The only ingredients are bread, cheese, and veggies, but the combinations are limitless!

The only ingredients are bread, cheese, and veggies, but the combinations are limitless!

So, what I did was get out the mozzarella cheese, veggies, and bread. Then I sprayed the pan and turned the burner to medium heat. Since the bread was frozen and thickly sliced, I put that on at the same time as the chopped bell peppers. While the peppers are heating up, the bread should start to turn a golden brown then you flip it to the other side and add the cheese to both sides. At this point I added the chopped onions to the bell peppers (I added them last because they were chopped so finely that they would cook quickly; the order may change depending on the size of the veggies to be sauteed). At this point the heat should be turned off and when the onions are starting to brown at the edges, the veggies are then scooped up with a spatula and put onto the bread that now has mostly melted cheese and the two halves become a sandwich that is ready to eat.

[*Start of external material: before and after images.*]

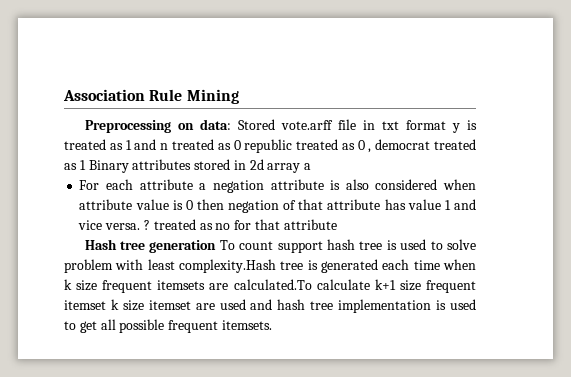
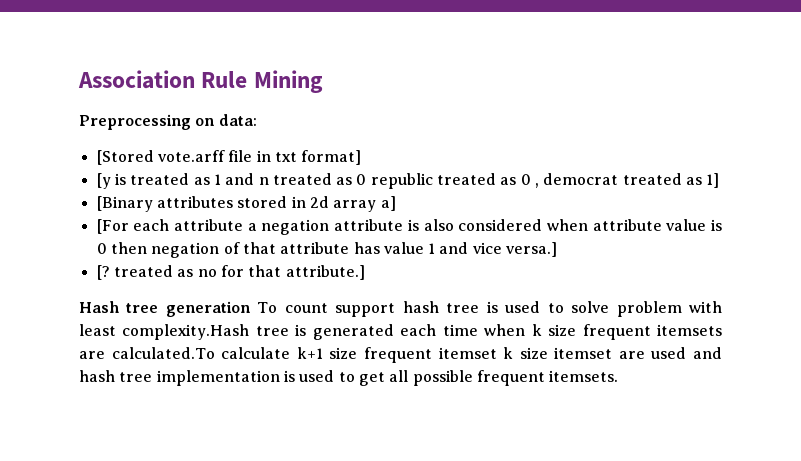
[237,119,275,130] Stored -> [96,150,154,165] // [Stored
[405,120,460,133] format y -> [301,150,362,165] [96,173,111,189] format] // [y
[79,160,129,173] 1 Binary -> [706,173,720,188] [96,196,153,212] 1] // [Binary
[304,163,312,170] [79,180,100,190] a // For -> [380,196,396,211] [96,219,129,234] a] // [For
[105,220,150,230] versa. ? -> [506,242,558,257] [96,265,110,280] versa.] // [?
[283,219,337,230] attribute -> [285,265,365,280] attribute.]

It is a quick, easy meal that has little prep and clean up time, and it’s tasty too, honest!

What a week….

I have been thinking a lot about this ol’ blog lately and missing typing up updates, so this will be a total update that even includes a recipe!

In the past two weeks since Spring break I have been so busy with tests and papers and especially this last week with deciding on what classes to take for the next couple of semesters. That was super stressful! I finally made one of the most important and major decisions- it is now totally official that I am a psychology major and I’m psyched about it!;)

I also decided just today at the last minute that I’m not going to declare a minor. I’d rather just take a whole bunch of psychology and photography electives instead. Everything is coming together at the last minute as I have to register for fall classes at midnight tonight and I have to be registered for my summer classes already and I just added a third today. I’m taking 2  online psych classes and an anthropology class (also online) this summer and hopefully working as much as humanly possible.

Even with all the stress I sometimes take a little time out to do some cooking. Tonight I decided that I wanted breakfast for dinner. So, here is that recipe I promised earlier. It is a mug muffin recipe adapted from this really awesome blog that has fantastic recipes. Instead of making a blueberry muffin, I made a cherry almond poppy seed muffin. It was pretty good, but not as sweet as I had expected. I would also have used a smaller mug for aesthetic appeal and ease of telling when it was done. The recipe was a little more involved than I imagined, but it takes very few ingredients and makes a convenient single serving that could easily be multiplied to make regular muffins, but they’re so much more fun in mugs.:)

I enjoyed my mug muffin with a scrambled egg with red peppers, onions, and a sprinkle of mozzarella cheese.

I enjoyed my mug muffin with a scrambled egg with red peppers, onions, and a sprinkle of mozzarella cheese.

1/4 Cup flour

1 Tbsp brown sugar

1/4 tsp baking powder

1/8 tsp salt

1/2 Tbsp butter

2 Tbsp milk (I used fat free, but almond or coconut milk would have been tasty, or any milk will do)

1/4 tsp almond extract

2 large frozen cherries

5 sliced almonds

Pinch of poppy seeds

All you have to do is thoroughly mix the ingredients, all except the cherries and almonds, together in the mug. Once all are combined, add the cherries and push them down into it a little, then sprinkle the almonds on top. Microwave for 1 1/2 – 3 minutes depending on your microwave. Mine is pretty weak so I started at 90 sec. but ended up with a total of 2 min. 40 sec. *When adding time, try doing so in small increments. It may also help with clean up if you spray the mug with Pam or other non-stick spray.